Request for explanation of RAM DISK ratio in ES

I came across the term of ram:disk ratio when I was watching one of the webminar, but I don't really understand on why the ratio.

Previously my understanding of ES is that, for example I have a 64GB memory data node, and I had assigned 30GB out of 64GB as JVM Heap, so now I left with 34GB of memory for Lucene.

So ideally, the total storage of index for that data node shouldn't exceed 34GB as if it exceeds, there will performance hit.

But with the ratio, for example 1:24, does it means that with 34GB of RAM, my data node can support up to 816GB of indexes? Since 34GB x 24 = 816?

Thank you.

Not exactly. The non-heap memory is used by the OS to cache Lucene files. But it's not used directly by Lucene.

It'd be 30GB (being heap) x 24.

So the ratio actually is for ES JVM? Means ratio so that JVM heap won't burst from size of indexes?

It's in relation to the heap size, yes.

It's not a hard limit, you can go more, or less. It's really a starting point.

It is basically a way to specify the storage capacity of a node in relation to the size of the node measured in RAM. This typically assumes 50% of RAM is given to heap as per best practice. The ratio is typically low for search heavy use cases as this often requires data to be cached in the OS page cache. For logging use cases it can however often be much higher as the amount of data stored on a node often is limited by the heap size.

So for example the below formula which I take from one of the webminar:

Total Data Nodes = ROUNDUP(Total Storage (GB) / Memory per data node / Memory:data ratio) + 1 Data node for failover capacity

So the memory per data node should I put the full amount of RAM or the heap size? In which max value will be 30GB.

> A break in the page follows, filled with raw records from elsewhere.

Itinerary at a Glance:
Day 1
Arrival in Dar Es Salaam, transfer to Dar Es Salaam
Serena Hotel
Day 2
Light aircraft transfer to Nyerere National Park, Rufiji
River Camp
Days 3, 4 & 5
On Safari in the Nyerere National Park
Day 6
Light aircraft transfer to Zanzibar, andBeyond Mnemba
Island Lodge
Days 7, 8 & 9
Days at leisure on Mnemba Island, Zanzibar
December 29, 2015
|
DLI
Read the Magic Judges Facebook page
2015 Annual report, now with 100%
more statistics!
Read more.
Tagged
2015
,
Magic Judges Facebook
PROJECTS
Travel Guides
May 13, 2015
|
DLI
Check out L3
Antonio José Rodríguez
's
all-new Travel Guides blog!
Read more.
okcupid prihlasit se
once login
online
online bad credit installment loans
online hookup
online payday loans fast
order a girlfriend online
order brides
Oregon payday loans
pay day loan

Which webinar are you referring to?

elasticsearch-sizing-and-capacity-planning

That calculation seems correct.

I have not watched that one but would expect it to use the same convention used on Elastic Cloud. There a 16GB node indicates the amount of RAM and it has 8GB heap. If it had s disk-to-memory ratio of 10 that would mean 160GB storage.

Sorry I not quite understand the meaning here, does it mean memory per data node is actually heap memory available?

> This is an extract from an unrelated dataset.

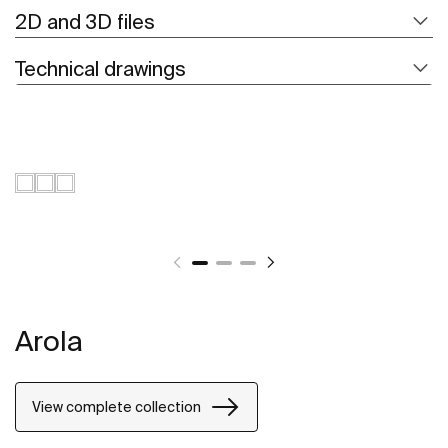
2D and 3D files
Technical drawings
Arola
View complete collection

No, Elasticsearch needs a good amount of off-heap memory to function well which is why it is recommended to give 50% of available RAM to the heap.

I think @zidane28 is confused because all the literature and yourself calculate the RAM:Disk ratio with the server RAM and NOT with the heap. But @warkolm said it was the heap amount that went into this ratio.

Which puts us in a pickle :slight_smile: I too would say RAM is the number used everywhere I ever saw this ratio concept referenced.

You can calculate a ratio with heap if you want but if people were to do that they would not be talking about the same thing when they have discussions.

Maybe Mark just made a mistake in the heat of the moment or else even I am confused following this thread?

To be clear the ratio can vary from like 1:8 to 1:500 depending on the usecase and always assumes ~50% of RAM is heap with max RAM of ~64GB but we still should all calculate it the same way or else it stops making any sense :wink:

The amount of heap is often what limits how much data you can store on a node and increasing off-heap memory doe not necessarily affect how much data the node can hold. It therefore makes a lot of sense relating it to heap, although this is as far as I know not the way it is generally done.

Sorry for the late reply as I'm away to a place with limited internet access.

Based on the points above, can I conclude that the max GB of indexes that a data node can support is:

30GB (Max Heap that ES can support optimally) * (ratio that you want to use) ?

So in this case, if the ratio is 1: 16, so the GB of indexes the data node can hold is 30 * 16 = 480 GB?

On Elastic Cloud you can create nodes of different sizes but the relation between CPU, RAM (and therefore heap) and storage is constant per type of node. This is where I believe the RAM-to-disk ratio came from, as it is used to describe how much storage you get allocated in relation to the size of the node. It can therefore describe how much storage a node has or just as well how much data it holds.

If you have a node with 16GB RAM (8 GB heap) and your node type is highio, which offers a RAM-to-disk ratio of 1:30, this node will have 16 * 30 GB = 480GB storage attached. This typically works as long as the heap size is 50% of allocated RAM.

Does that make sense?

Yes it does! Thanks!

This topic was automatically closed 28 days after the last reply. New replies are no longer allowed.